Instruction: Render the data as a two-column Markdown table headed Row and Text, numbering each line of text in the first column and skipping blank lines. Leave out the pictures.

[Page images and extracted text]
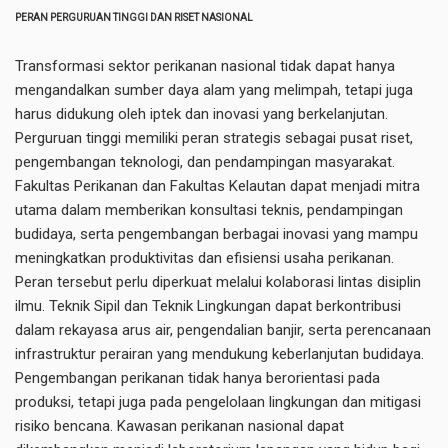
PERAN PERGURUAN TINGGI DAN RISET NASIONAL
Transformasi sektor perikanan nasional tidak dapat hanya
mengandalkan sumber daya alam yang melimpah, tetapi juga
harus didukung oleh iptek dan inovasi yang berkelanjutan.
Perguruan tinggi memiliki peran strategis sebagai pusat riset,
pengembangan teknologi, dan pendampingan masyarakat.
Fakultas Perikanan dan Fakultas Kelautan dapat menjadi mitra
utama dalam memberikan konsultasi teknis, pendampingan
budidaya, serta pengembangan berbagai inovasi yang mampu
meningkatkan produktivitas dan efisiensi usaha perikanan.
Peran tersebut perlu diperkuat melalui kolaborasi lintas disiplin
ilmu. Teknik Sipil dan Teknik Lingkungan dapat berkontribusi
dalam rekayasa arus air, pengendalian banjir, serta perencanaan
infrastruktur perairan yang mendukung keberlanjutan budidaya.
Pengembangan perikanan tidak hanya berorientasi pada
produksi, tetapi juga pada pengelolaan lingkungan dan mitigasi
risiko bencana. Kawasan perikanan nasional dapat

Result of the exercise:
| Row | Text |
|---|---|
| 1 | PERAN PERGURUAN TINGGI DAN RISET NASIONAL |
| 2 | Transformasi sektor perikanan nasional tidak dapat hanya |
| 3 | mengandalkan sumber daya alam yang melimpah, tetapi juga |
| 4 | harus didukung oleh iptek dan inovasi yang berkelanjutan. |
| 5 | Perguruan tinggi memiliki peran strategis sebagai pusat riset, |
| 6 | pengembangan teknologi, dan pendampingan masyarakat. |
| 7 | Fakultas Perikanan dan Fakultas Kelautan dapat menjadi mitra |
| 8 | utama dalam memberikan konsultasi teknis, pendampingan |
| 9 | budidaya, serta pengembangan berbagai inovasi yang mampu |
| 10 | meningkatkan produktivitas dan efisiensi usaha perikanan. |
| 11 | Peran tersebut perlu diperkuat melalui kolaborasi lintas disiplin |
| 12 | ilmu. Teknik Sipil dan Teknik Lingkungan dapat berkontribusi |
| 13 | dalam rekayasa arus air, pengendalian banjir, serta perencanaan |
| 14 | infrastruktur perairan yang mendukung keberlanjutan budidaya. |
| 15 | Pengembangan perikanan tidak hanya berorientasi pada |
| 16 | produksi, tetapi juga pada pengelolaan lingkungan dan mitigasi |
| 17 | risiko bencana. Kawasan perikanan nasional dapat |